• _Exercise instructions_
Please reproduce every one of the records below word for word, leaving the pictures out.

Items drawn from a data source
[Begin]

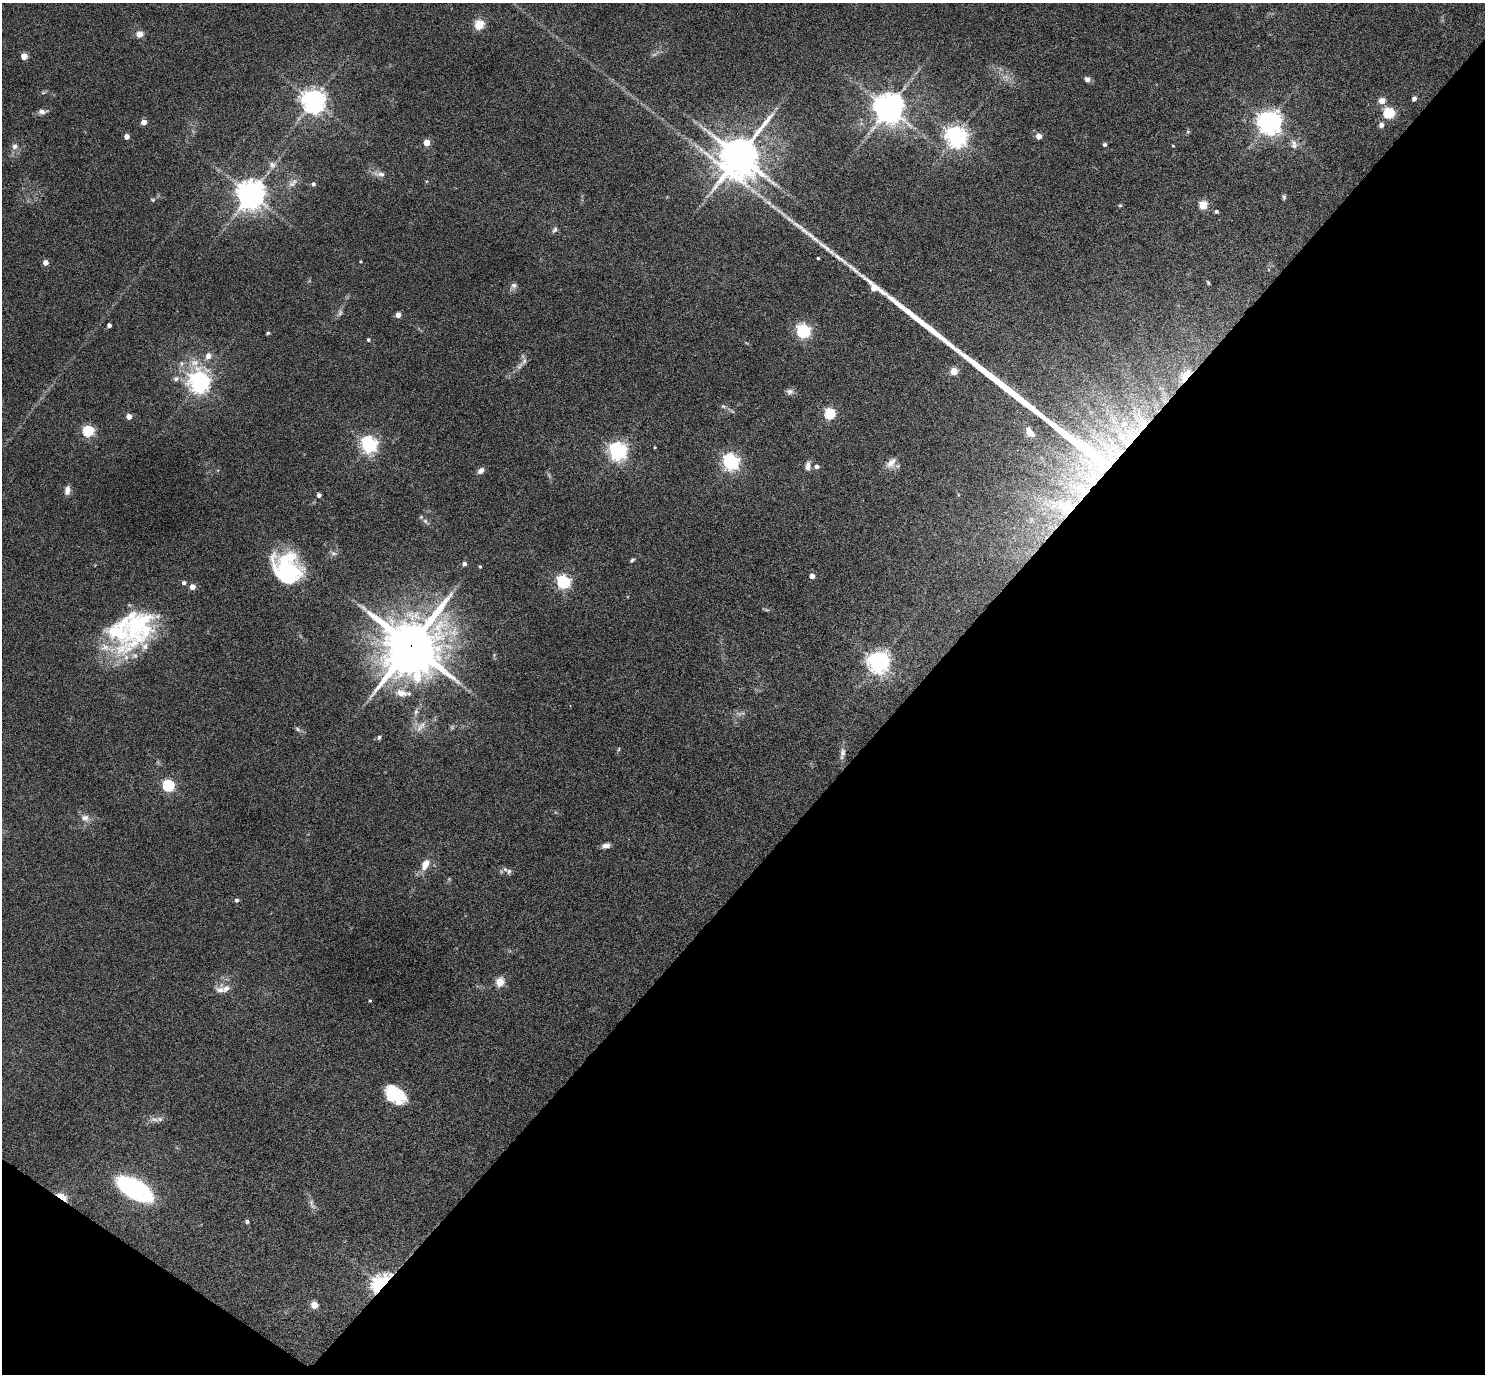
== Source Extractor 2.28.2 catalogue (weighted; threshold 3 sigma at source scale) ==
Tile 15 of 4 x 4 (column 3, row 4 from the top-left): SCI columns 2972-4454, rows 298-1669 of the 5940 x 5944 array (HDU 1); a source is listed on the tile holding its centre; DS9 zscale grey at full resolution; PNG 1487 x 1376 px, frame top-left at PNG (2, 3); no overlay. Shown black and unused: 40% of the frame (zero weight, under 5 of 9 exposures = <1% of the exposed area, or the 3 px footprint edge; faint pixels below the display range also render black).
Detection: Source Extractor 2.28.2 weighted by HDU 2 'WHT'; one run over the whole footprint, this tile lists its part. Background 0.0429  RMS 0.0039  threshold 0.016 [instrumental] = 3 sigma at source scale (4.09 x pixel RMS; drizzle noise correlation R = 1.36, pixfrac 0.8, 0.05/0.05 arcsec/px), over >= 5 px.
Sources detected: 127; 7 too faint to see at this stretch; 3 inside a brighter object's white glare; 2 long thin detections or spike segments (spike, bleed or trail) — not listed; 6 inside a brighter listed object's ellipse — not listed separately; the other 109 listed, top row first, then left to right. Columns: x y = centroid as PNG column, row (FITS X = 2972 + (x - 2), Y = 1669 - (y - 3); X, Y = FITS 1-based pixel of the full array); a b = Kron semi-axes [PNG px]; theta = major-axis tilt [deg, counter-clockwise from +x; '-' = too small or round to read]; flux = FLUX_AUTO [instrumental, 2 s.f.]
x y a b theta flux
479 25 5 5 - 23
139 34 7 6 - 3.2
24 56 4 4 - 6.2
1087 79 7 6 - 1.5
43 93 6 4 1 0.55
1414 99 5 4 - 1.6
313 101 7 7 - 370
1382 101 5 5 - 5.5
889 108 9 9 - 580
42 112 13 6 5 1.6
1389 113 5 5 - 33
144 122 4 4 - 4.3
1269 122 8 7 - 360
1381 125 5 5 - 2
127 136 4 4 - 2.8
956 136 7 7 - 280
1039 136 4 4 - 4.4
427 143 4 4 - 7.5
1294 144 14 8 -76 2.2
1105 145 4 4 - 0.84
15 146 9 8 - 1.8
1173 146 3 3 - 0.32
739 156 14 13 - 1200
272 165 11 11 - 2.3
380 174 20 7 -10 2.4
292 184 12 8 -28 2
313 184 5 4 - 0.91
251 194 9 8 - 540
1284 197 7 4 -90 0.65
153 200 6 5 - 0.55
1120 205 5 4 - 0.46
1203 205 5 5 - 15
1216 212 4 4 - 0.72
555 230 9 5 52 0.95
818 258 3 3 - 0.44
45 262 4 4 - 2.9
360 262 3 3 - 0.36
1208 283 6 4 -63 0.43
514 286 10 8 36 1.5
874 288 7 6 - 3.7
340 313 11 7 63 1.3
398 315 5 5 - 2.3
109 325 4 4 - 1.6
803 331 6 6 - 84
268 333 5 3 - 0.48
368 340 4 4 - 0.6
208 356 6 6 - 3
524 361 13 6 67 1.8
954 371 5 5 - 11
1185 376 22 11 54 5.5
176 379 9 7 32 1.4
199 382 8 7 - 240
789 392 10 8 10 1.4
723 406 8 5 -7 0.77
830 414 5 5 - 31
129 417 4 4 - 4.1
1143 425 20 10 56 6.7
88 431 5 5 - 37
1030 432 10 6 -59 3.2
1121 437 21 11 -53 7.7
369 445 6 6 - 130
655 447 3 2 - 0.38
617 451 7 6 - 180
1087 452 66 15 -39 110
731 462 6 6 - 130
891 463 17 10 48 3.5
808 466 12 7 85 1.9
817 467 5 5 - 1.4
481 471 9 6 45 1.5
67 490 11 7 83 1.9
319 495 4 4 - 1.5
1066 507 37 23 -9 23
425 521 11 6 -39 1.3
333 553 9 5 -18 1
632 560 5 4 - 0.7
464 564 5 4 - 1.3
480 567 4 3 - 0.46
287 569 33 26 -52 36
812 576 4 4 - 3.2
563 582 6 6 - 75
184 583 5 5 - 1.1
192 587 4 4 - 4.1
119 631 56 49 35 46
411 645 19 18 - 2100
879 662 7 7 - 270
401 693 20 11 -13 5
416 712 11 5 72 1.4
739 714 11 7 -10 1.4
420 728 12 9 49 2.9
298 729 8 5 -29 0.82
379 737 6 5 - 0.72
619 749 6 4 86 0.41
842 753 18 7 82 2.1
168 786 5 5 - 48
85 818 12 9 -13 2.5
606 845 9 6 12 1.8
425 865 10 7 62 5
505 869 9 6 -48 1.2
236 900 5 4 - 0.92
500 982 5 5 - 13
226 988 18 12 -36 3.6
370 1001 3 3 - 0.46
397 1097 21 17 -28 11
154 1119 14 8 -6 2.2
135 1189 25 12 -28 76
62 1197 11 5 -36 11
247 1222 4 4 - 0.81
380 1283 19 12 40 31
314 1305 5 5 - 8.3
Overlapping masked pixels (flux is a lower limit): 8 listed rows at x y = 1185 376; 1143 425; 1121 437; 1087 452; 1066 507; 411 645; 62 1197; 380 1283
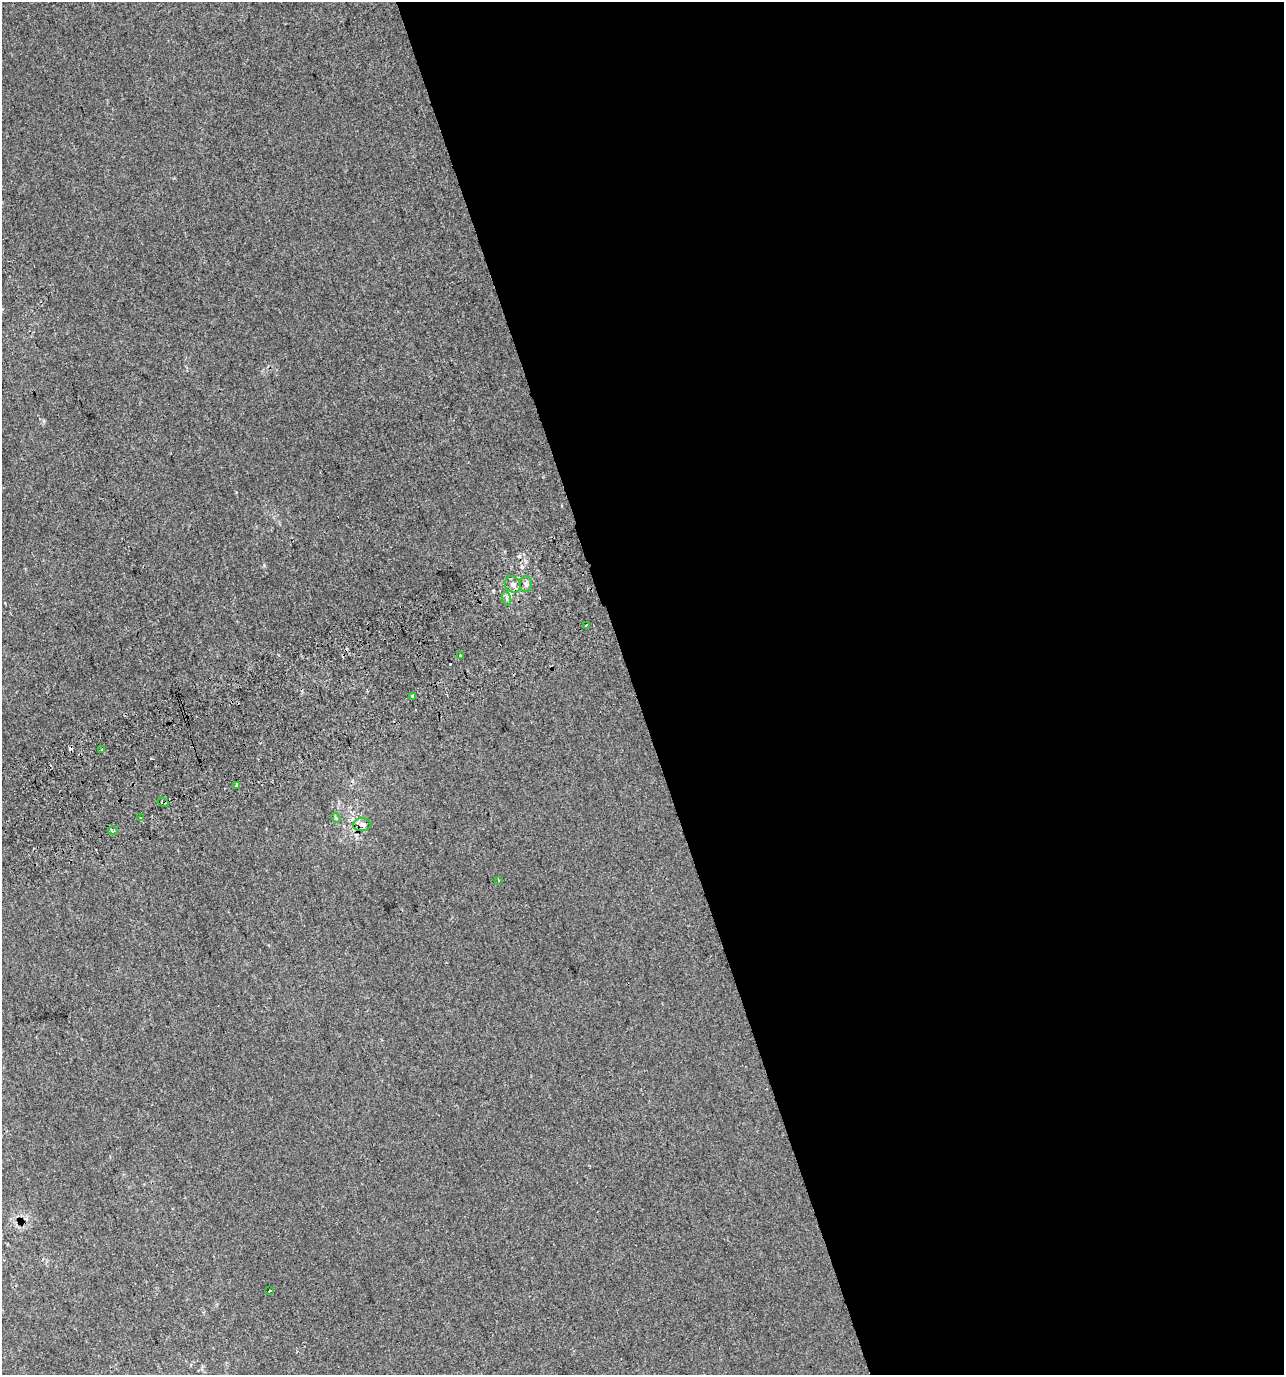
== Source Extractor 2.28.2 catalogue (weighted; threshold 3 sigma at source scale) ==
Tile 8 of 4 x 4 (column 4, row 2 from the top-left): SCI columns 3988-5269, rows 2786-4158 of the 5358 x 5574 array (HDU 1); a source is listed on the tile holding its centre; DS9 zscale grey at full resolution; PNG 1286 x 1377 px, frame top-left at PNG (2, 2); each listed source drawn as its Kron ellipse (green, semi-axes under 4 px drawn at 4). Shown black and unused: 51% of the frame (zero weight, under 2 of 3 exposures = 2% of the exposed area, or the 3 px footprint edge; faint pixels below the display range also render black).
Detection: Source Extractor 2.28.2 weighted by HDU 2 'WHT'; one run over the whole footprint, this tile lists its part. Background 3.17e-04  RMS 0.0073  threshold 0.033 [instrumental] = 3 sigma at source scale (4.5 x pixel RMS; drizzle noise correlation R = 1.50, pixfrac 1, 0.0396/0.0396 arcsec/px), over >= 5 px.
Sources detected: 18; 3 cosmic-ray / hot-pixel residue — neither listed nor drawn; the other 15 listed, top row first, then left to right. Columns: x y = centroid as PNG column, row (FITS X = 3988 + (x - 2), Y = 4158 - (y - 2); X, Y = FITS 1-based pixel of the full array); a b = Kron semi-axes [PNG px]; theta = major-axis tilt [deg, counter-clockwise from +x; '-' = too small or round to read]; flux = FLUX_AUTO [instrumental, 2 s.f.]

[End]

• _Output_
== Source Extractor 2.28.2 catalogue (weighted; threshold 3 sigma at source scale) ==
Tile 15 of 4 x 4 (column 3, row 4 from the top-left): SCI columns 2972-4454, rows 298-1669 of the 5940 x 5944 array (HDU 1); a source is listed on the tile holding its centre; DS9 zscale grey at full resolution; PNG 1487 x 1376 px, frame top-left at PNG (2, 3); no overlay. Shown black and unused: 40% of the frame (zero weight, under 5 of 9 exposures = <1% of the exposed area, or the 3 px footprint edge; faint pixels below the display range also render black).
Detection: Source Extractor 2.28.2 weighted by HDU 2 'WHT'; one run over the whole footprint, this tile lists its part. Background 0.0429  RMS 0.0039  threshold 0.016 [instrumental] = 3 sigma at source scale (4.09 x pixel RMS; drizzle noise correlation R = 1.36, pixfrac 0.8, 0.05/0.05 arcsec/px), over >= 5 px.
Sources detected: 127; 7 too faint to see at this stretch; 3 inside a brighter object's white glare; 2 long thin detections or spike segments (spike, bleed or trail) — not listed; 6 inside a brighter listed object's ellipse — not listed separately; the other 109 listed, top row first, then left to right. Columns: x y = centroid as PNG column, row (FITS X = 2972 + (x - 2), Y = 1669 - (y - 3); X, Y = FITS 1-based pixel of the full array); a b = Kron semi-axes [PNG px]; theta = major-axis tilt [deg, counter-clockwise from +x; '-' = too small or round to read]; flux = FLUX_AUTO [instrumental, 2 s.f.]
x y a b theta flux
479 25 5 5 - 23
139 34 7 6 - 3.2
24 56 4 4 - 6.2
1087 79 7 6 - 1.5
43 93 6 4 1 0.55
1414 99 5 4 - 1.6
313 101 7 7 - 370
1382 101 5 5 - 5.5
889 108 9 9 - 580
42 112 13 6 5 1.6
1389 113 5 5 - 33
144 122 4 4 - 4.3
1269 122 8 7 - 360
1381 125 5 5 - 2
127 136 4 4 - 2.8
956 136 7 7 - 280
1039 136 4 4 - 4.4
427 143 4 4 - 7.5
1294 144 14 8 -76 2.2
1105 145 4 4 - 0.84
15 146 9 8 - 1.8
1173 146 3 3 - 0.32
739 156 14 13 - 1200
272 165 11 11 - 2.3
380 174 20 7 -10 2.4
292 184 12 8 -28 2
313 184 5 4 - 0.91
251 194 9 8 - 540
1284 197 7 4 -90 0.65
153 200 6 5 - 0.55
1120 205 5 4 - 0.46
1203 205 5 5 - 15
1216 212 4 4 - 0.72
555 230 9 5 52 0.95
818 258 3 3 - 0.44
45 262 4 4 - 2.9
360 262 3 3 - 0.36
1208 283 6 4 -63 0.43
514 286 10 8 36 1.5
874 288 7 6 - 3.7
340 313 11 7 63 1.3
398 315 5 5 - 2.3
109 325 4 4 - 1.6
803 331 6 6 - 84
268 333 5 3 - 0.48
368 340 4 4 - 0.6
208 356 6 6 - 3
524 361 13 6 67 1.8
954 371 5 5 - 11
1185 376 22 11 54 5.5
176 379 9 7 32 1.4
199 382 8 7 - 240
789 392 10 8 10 1.4
723 406 8 5 -7 0.77
830 414 5 5 - 31
129 417 4 4 - 4.1
1143 425 20 10 56 6.7
88 431 5 5 - 37
1030 432 10 6 -59 3.2
1121 437 21 11 -53 7.7
369 445 6 6 - 130
655 447 3 2 - 0.38
617 451 7 6 - 180
1087 452 66 15 -39 110
731 462 6 6 - 130
891 463 17 10 48 3.5
808 466 12 7 85 1.9
817 467 5 5 - 1.4
481 471 9 6 45 1.5
67 490 11 7 83 1.9
319 495 4 4 - 1.5
1066 507 37 23 -9 23
425 521 11 6 -39 1.3
333 553 9 5 -18 1
632 560 5 4 - 0.7
464 564 5 4 - 1.3
480 567 4 3 - 0.46
287 569 33 26 -52 36
812 576 4 4 - 3.2
563 582 6 6 - 75
184 583 5 5 - 1.1
192 587 4 4 - 4.1
119 631 56 49 35 46
411 645 19 18 - 2100
879 662 7 7 - 270
401 693 20 11 -13 5
416 712 11 5 72 1.4
739 714 11 7 -10 1.4
420 728 12 9 49 2.9
298 729 8 5 -29 0.82
379 737 6 5 - 0.72
619 749 6 4 86 0.41
842 753 18 7 82 2.1
168 786 5 5 - 48
85 818 12 9 -13 2.5
606 845 9 6 12 1.8
425 865 10 7 62 5
505 869 9 6 -48 1.2
236 900 5 4 - 0.92
500 982 5 5 - 13
226 988 18 12 -36 3.6
370 1001 3 3 - 0.46
397 1097 21 17 -28 11
154 1119 14 8 -6 2.2
135 1189 25 12 -28 76
62 1197 11 5 -36 11
247 1222 4 4 - 0.81
380 1283 19 12 40 31
314 1305 5 5 - 8.3
Overlapping masked pixels (flux is a lower limit): 8 listed rows at x y = 1185 376; 1143 425; 1121 437; 1087 452; 1066 507; 411 645; 62 1197; 380 1283
== Source Extractor 2.28.2 catalogue (weighted; threshold 3 sigma at source scale) ==
Tile 8 of 4 x 4 (column 4, row 2 from the top-left): SCI columns 3988-5269, rows 2786-4158 of the 5358 x 5574 array (HDU 1); a source is listed on the tile holding its centre; DS9 zscale grey at full resolution; PNG 1286 x 1377 px, frame top-left at PNG (2, 2); each listed source drawn as its Kron ellipse (green, semi-axes under 4 px drawn at 4). Shown black and unused: 51% of the frame (zero weight, under 2 of 3 exposures = 2% of the exposed area, or the 3 px footprint edge; faint pixels below the display range also render black).
Detection: Source Extractor 2.28.2 weighted by HDU 2 'WHT'; one run over the whole footprint, this tile lists its part. Background 3.17e-04  RMS 0.0073  threshold 0.033 [instrumental] = 3 sigma at source scale (4.5 x pixel RMS; drizzle noise correlation R = 1.50, pixfrac 1, 0.0396/0.0396 arcsec/px), over >= 5 px.
Sources detected: 18; 3 cosmic-ray / hot-pixel residue — neither listed nor drawn; the other 15 listed, top row first, then left to right. Columns: x y = centroid as PNG column, row (FITS X = 3988 + (x - 2), Y = 4158 - (y - 2); X, Y = FITS 1-based pixel of the full array); a b = Kron semi-axes [PNG px]; theta = major-axis tilt [deg, counter-clockwise from +x; '-' = too small or round to read]; flux = FLUX_AUTO [instrumental, 2 s.f.]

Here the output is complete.